Jon Robinson, University of California, Santa Cruz
Decentralization and Efficiency of Subsidy Targeting: Evidence from Chiefs in Rural Malawi
Date and Location
Monday, May 9, 2016, 4:10 PM - 5:30 PM
ARE Library Conference Room, 4101
Social Sciences and Humanities
Abstract
A substantial share of the national budget in developing countries goes towards subsidies for the needy. The most common methods to select beneficiaries are a rule-based allocation relying on a proxy-means test (PMT) or a decentralized allocation in which a local agent identifies beneficiaries. A decentralized allocation may offer informational or accountability advantages, but may be prone to elite capture.
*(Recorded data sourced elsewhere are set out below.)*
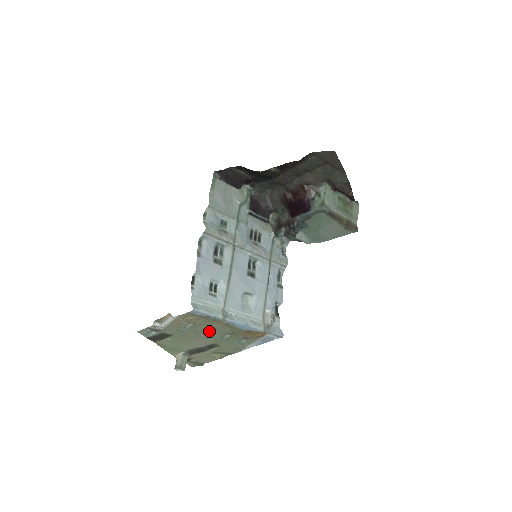
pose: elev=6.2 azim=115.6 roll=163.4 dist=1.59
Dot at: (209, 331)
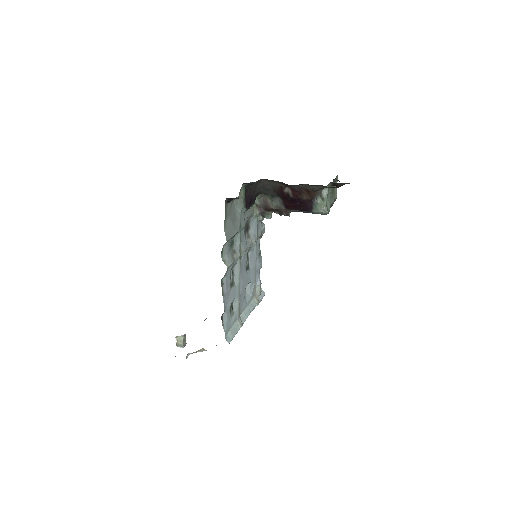
Dot at: occluded
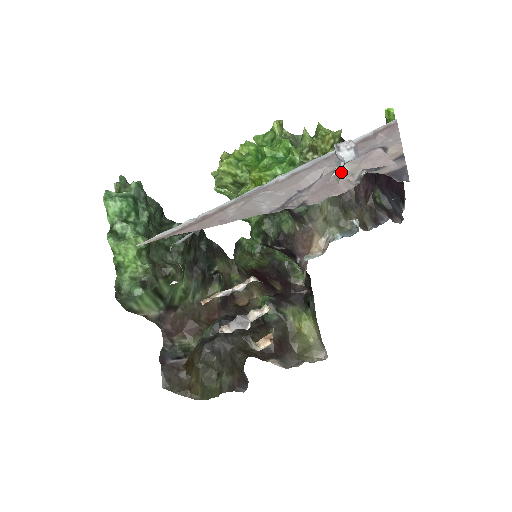
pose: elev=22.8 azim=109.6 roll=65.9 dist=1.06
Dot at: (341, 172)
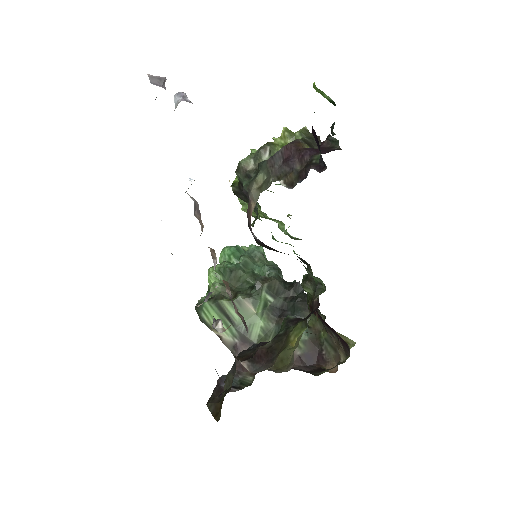
Dot at: occluded
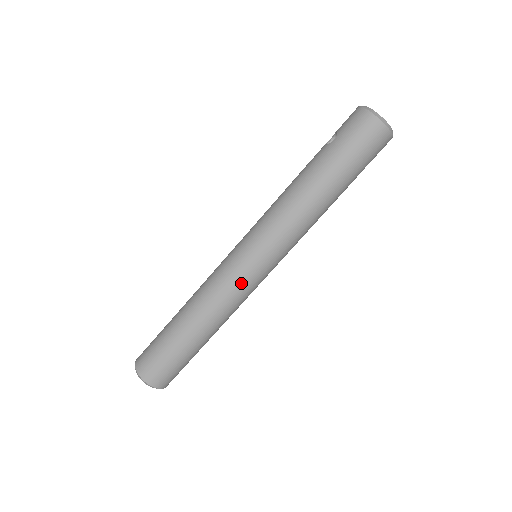
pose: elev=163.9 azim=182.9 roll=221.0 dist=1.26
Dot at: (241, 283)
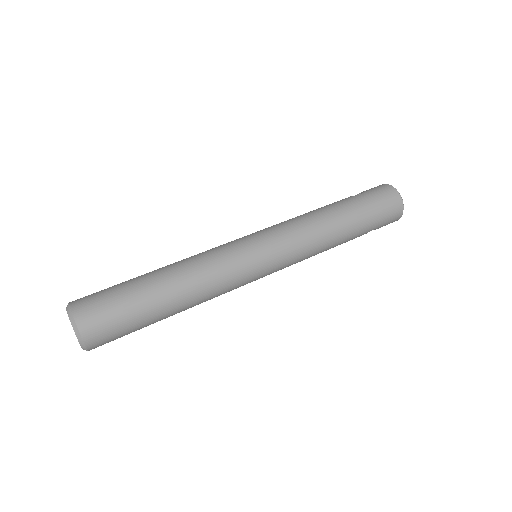
Dot at: (240, 266)
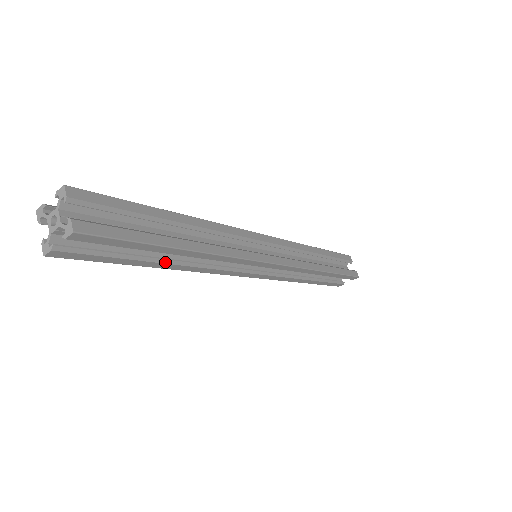
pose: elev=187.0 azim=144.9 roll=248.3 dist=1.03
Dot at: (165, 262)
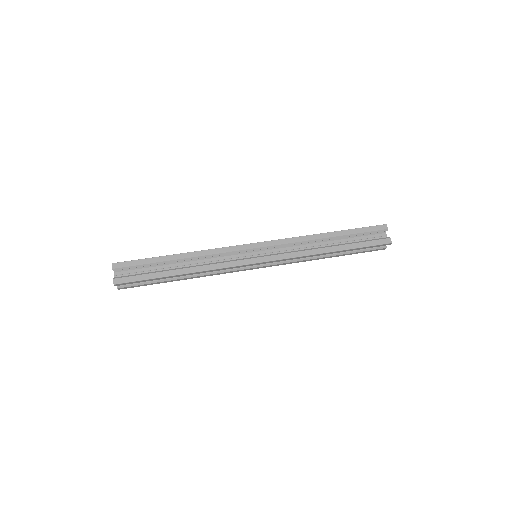
Dot at: occluded
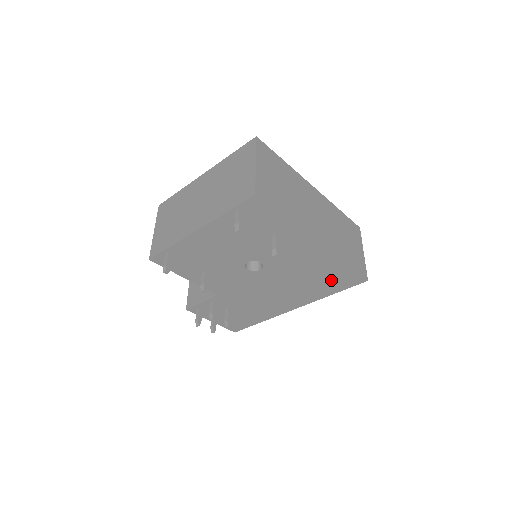
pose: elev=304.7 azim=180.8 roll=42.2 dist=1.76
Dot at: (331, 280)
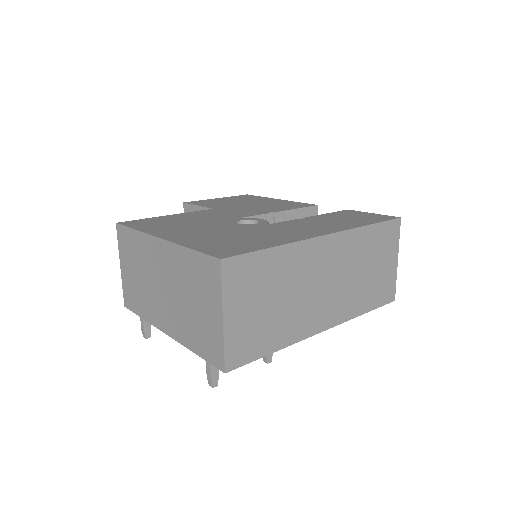
Dot at: occluded
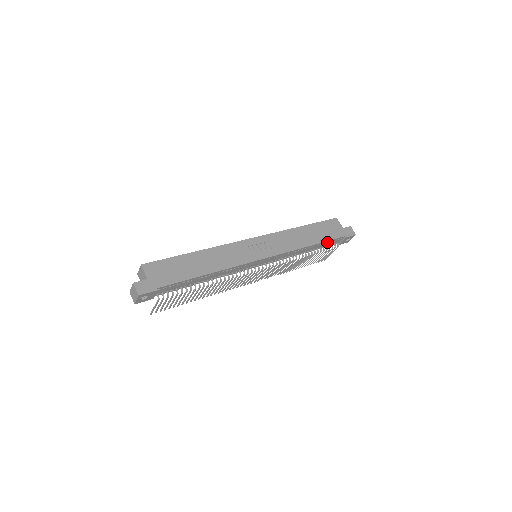
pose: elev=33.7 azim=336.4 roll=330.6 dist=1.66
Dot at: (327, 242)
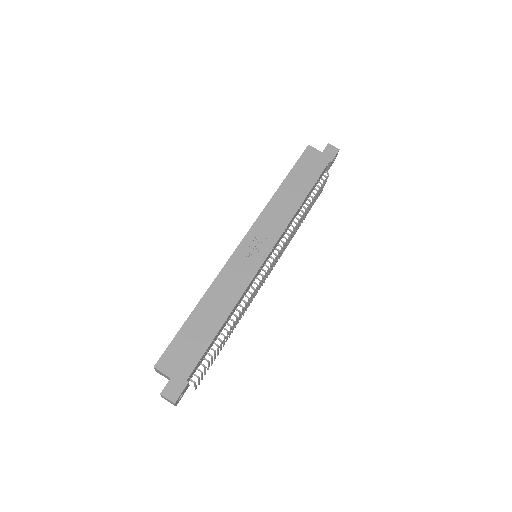
Dot at: (316, 182)
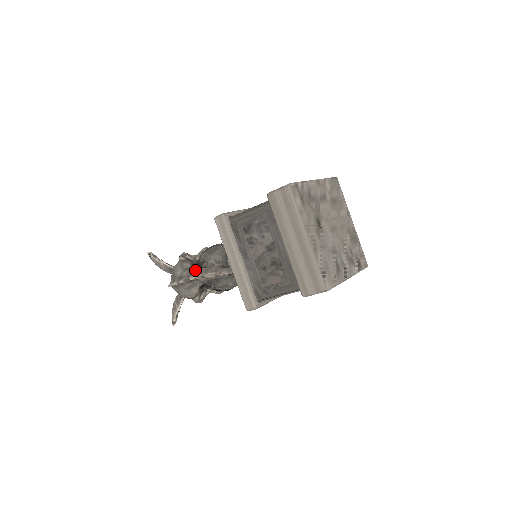
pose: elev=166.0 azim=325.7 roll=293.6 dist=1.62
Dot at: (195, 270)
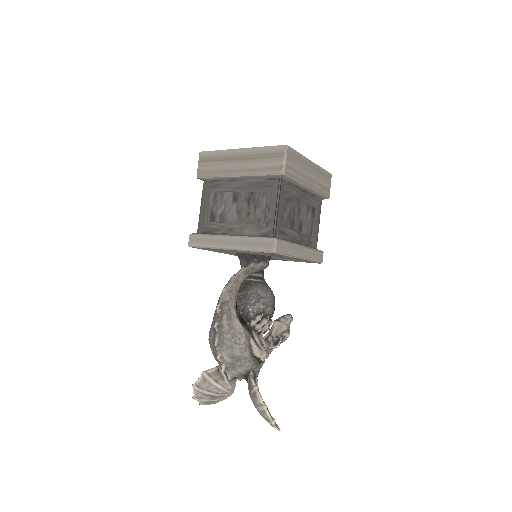
Dot at: (217, 303)
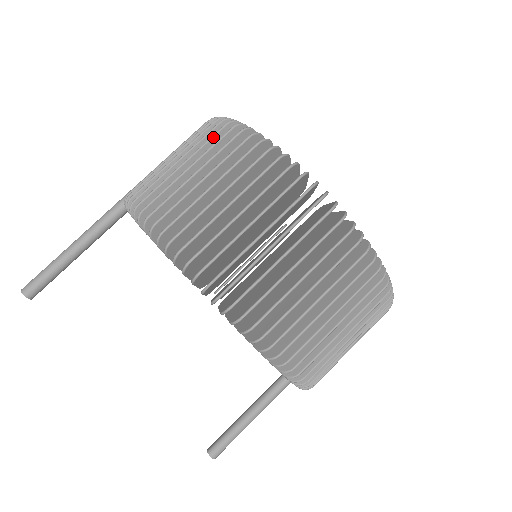
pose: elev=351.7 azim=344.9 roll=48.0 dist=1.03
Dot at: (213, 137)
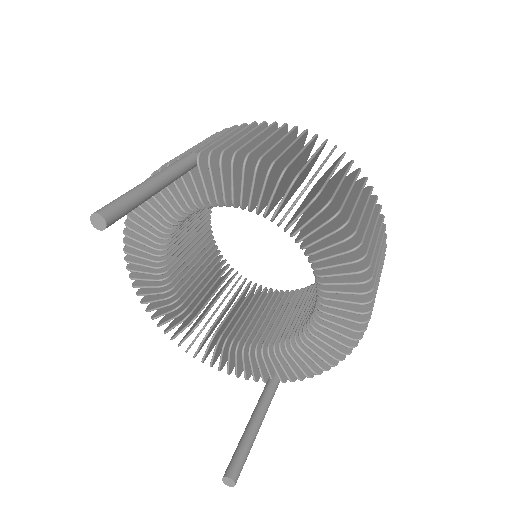
Dot at: (281, 128)
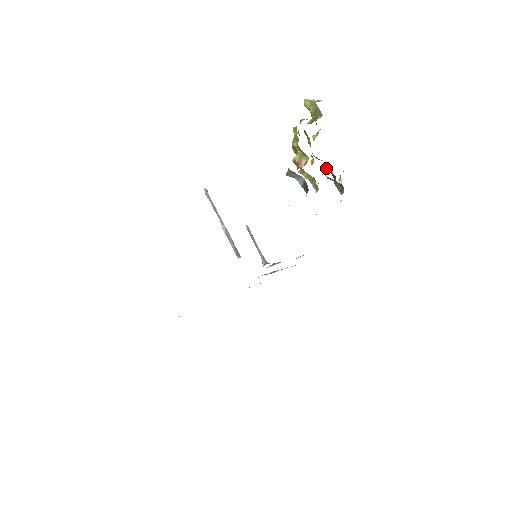
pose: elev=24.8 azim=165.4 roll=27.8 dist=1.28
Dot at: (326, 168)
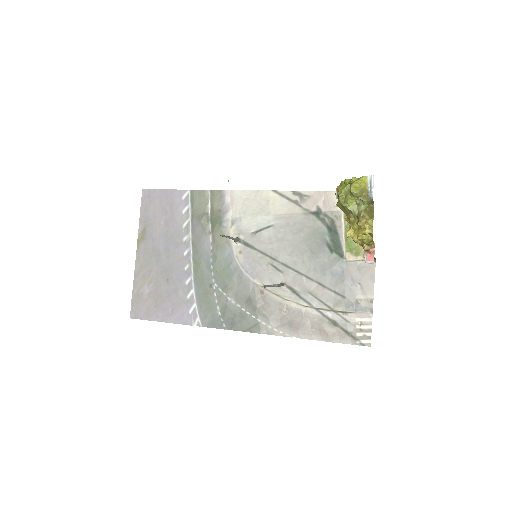
Dot at: occluded
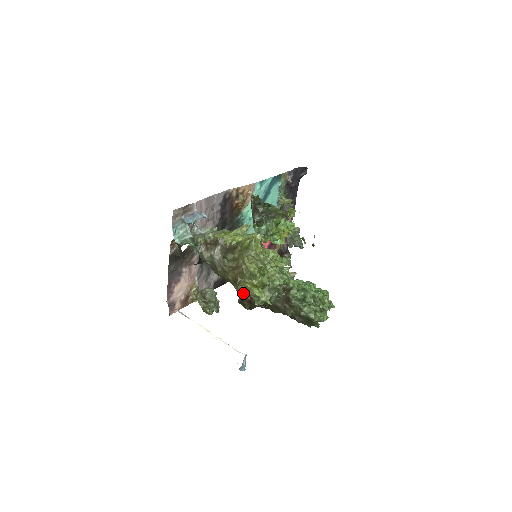
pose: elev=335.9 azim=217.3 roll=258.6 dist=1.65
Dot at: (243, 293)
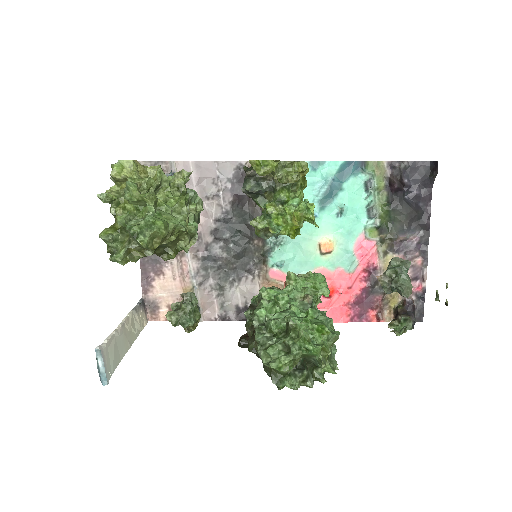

We study this tradeoff in the context of two large-scale subsidy programs (for agricultural inputs and for food) decentralized to traditional leaders (“chiefs”). We find that chiefs do slightly worse in targeting needy households (as proxied by consumption) than a perfectly respected and regularly updated PMT would, though both mechanisms make errors. Results from a model-based test are consistent with chiefs taking into consideration productive efficiency when identifying beneficiaries for input subsidies. This suggests that some of the poverty-mistargeting observed among chiefs could be welfare improving, since within-village redistribution is common.